Mit zunehmendem Alter sind Menschen auf dem Land besonders auf Alternativen zum eigenen Pkw angewiesen. Das zeigt eine aktuelle ADAC Studie. Attraktive Angebote sind bislang allerdings Mangelware.


In vielen ländlichen Regionen wird der Bevölkerungsrückgang – begleitet von einer stetig zunehmenden Alterung der Bevölkerung und dem Verlust wichtiger Versorgungseinrichtungen – zu einem immer größeren Problem. Gerade auf dem Land spielt die Mobilität eine wichtige Rolle, da sie die Teilnahme am gesellschaftlichen Leben sowie die tägliche Versorgung oder die Erreichbarkeit von Ärzten sichert. 


Eine am 14. Oktober 2014 in Berlin vorgestellte ADAC Studie zu den Mobilitätsmöglichkeiten älterer Menschen im ländlichen Raum zeigt, dass es bislang keine zufriedenstellenden Alternativen zum Pkw gibt. Damit bleibt das Auto vorerst das beherrschende Verkehrsmittel. Die Studie wurde vom IGES Institut Berlin im Auftrag des ADAC erstellt.

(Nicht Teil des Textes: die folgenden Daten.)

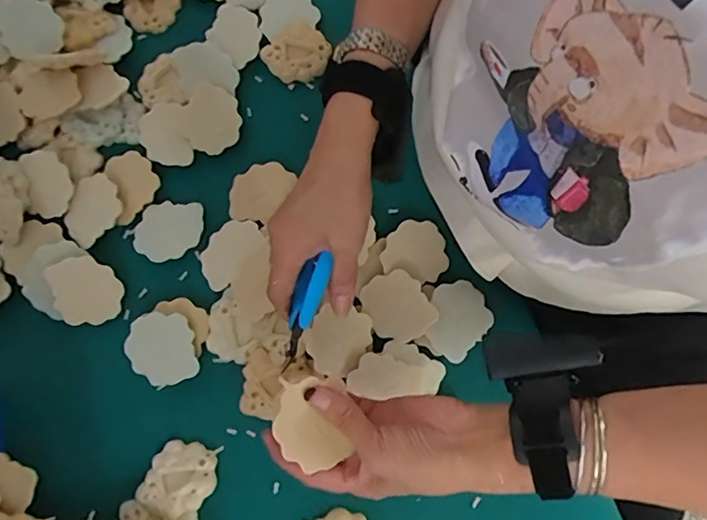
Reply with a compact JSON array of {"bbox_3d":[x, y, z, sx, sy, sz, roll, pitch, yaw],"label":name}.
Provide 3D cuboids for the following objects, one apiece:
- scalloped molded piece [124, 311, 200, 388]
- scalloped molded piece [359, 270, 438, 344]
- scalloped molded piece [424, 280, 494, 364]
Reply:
[{"bbox_3d":[-0.169,0.078,0.447,0.055,0.012,0.062,-16,79,-3],"label":"scalloped molded piece"},{"bbox_3d":[0.038,0.040,0.443,0.053,0.004,0.061,-32,77,9],"label":"scalloped molded piece"},{"bbox_3d":[0.090,0.051,0.449,0.055,0.008,0.061,43,82,8],"label":"scalloped molded piece"}]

Um die erforderliche Mobilität zu gewährleisten, gewinnen – neben der Nutzung des eigenen Pkw und des Öffentlichen Personennahverkehrs (ÖPNV) – neue Mobilitätsangebote wie Carsharing oder die Verknüpfung bestehender Angebote an Bedeutung. Diese werden jedoch vor allem in Städten umgesetzt, vergleichbare Angebote auf dem Land sind laut der aktuellen Studie Mangelware. 


Derzeit wird in vielen ländlichen Regionen versucht, eine Grundmobilität durch einen flexiblen ÖPNV aufrechtzuerhalten. Carsharing stellt für ältere Menschen derzeit noch keine Option dar, zumal Anbieter dort kaum vorhanden sind. So wundert es wenig, dass ältere Menschen einen Großteil der Wege mit dem Taxi oder im Pkw von Bekannten oder Familienangehörigen zurücklegen. Diese sogenannten Mitnahmeverkehre besitzen das größte Potenzial – vorausgesetzt, sie sind nicht nur im Internet, sondern auch telefonisch zu buchen.

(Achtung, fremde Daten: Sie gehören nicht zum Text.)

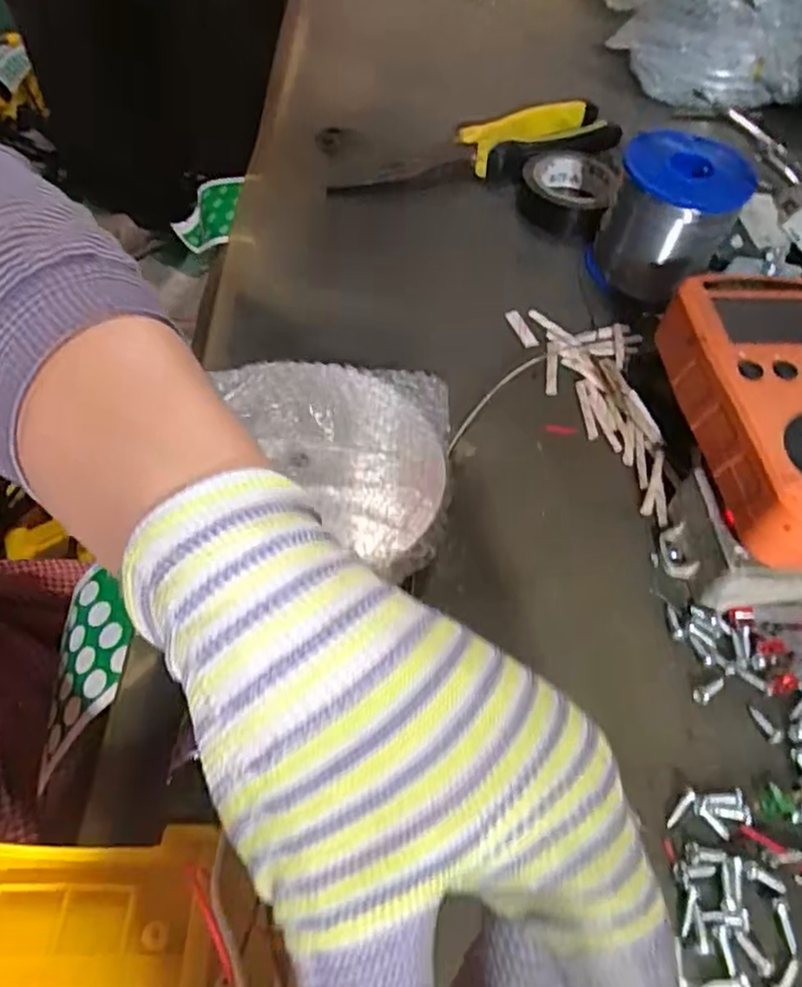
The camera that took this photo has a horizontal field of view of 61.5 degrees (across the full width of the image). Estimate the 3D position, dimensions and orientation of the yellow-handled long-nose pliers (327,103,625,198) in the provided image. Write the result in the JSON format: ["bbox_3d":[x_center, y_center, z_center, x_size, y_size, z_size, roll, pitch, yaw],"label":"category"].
[{"bbox_3d":[0.046,-0.211,0.425,0.187,0.024,0.043,-21,59,-13],"label":"yellow-handled long-nose pliers"}]

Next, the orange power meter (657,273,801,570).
[{"bbox_3d":[0.147,-0.035,0.262,0.067,0.027,0.125,0,57,-4],"label":"orange power meter"}]

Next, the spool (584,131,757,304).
[{"bbox_3d":[0.141,-0.149,0.359,0.064,0.055,0.064,0,57,0],"label":"spool"}]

Aus Sicht des ADAC steht die Politik in der Pflicht, die Daseinsvorsorge für ländliche Regionen sicherzustellen. Der ADAC Vizepräsident für Verkehr, Ulrich Klaus Becker, sagt dazu: "Der ländliche Raum und seine Bewohner dürfen nicht als vernachlässigbare Restgröße behandelt werden. Die allgemeine, fast ausschließliche Fokussierung auf Metropolregionen, wie sie von Teilen der Politik und der Wissenschaft favorisiert wird, kann nicht das Ziel sein. Auch im Sinne einer funktionierenden, sozialen Gesellschaft muss die Mobilität im ländlichen Raum erhalten werden."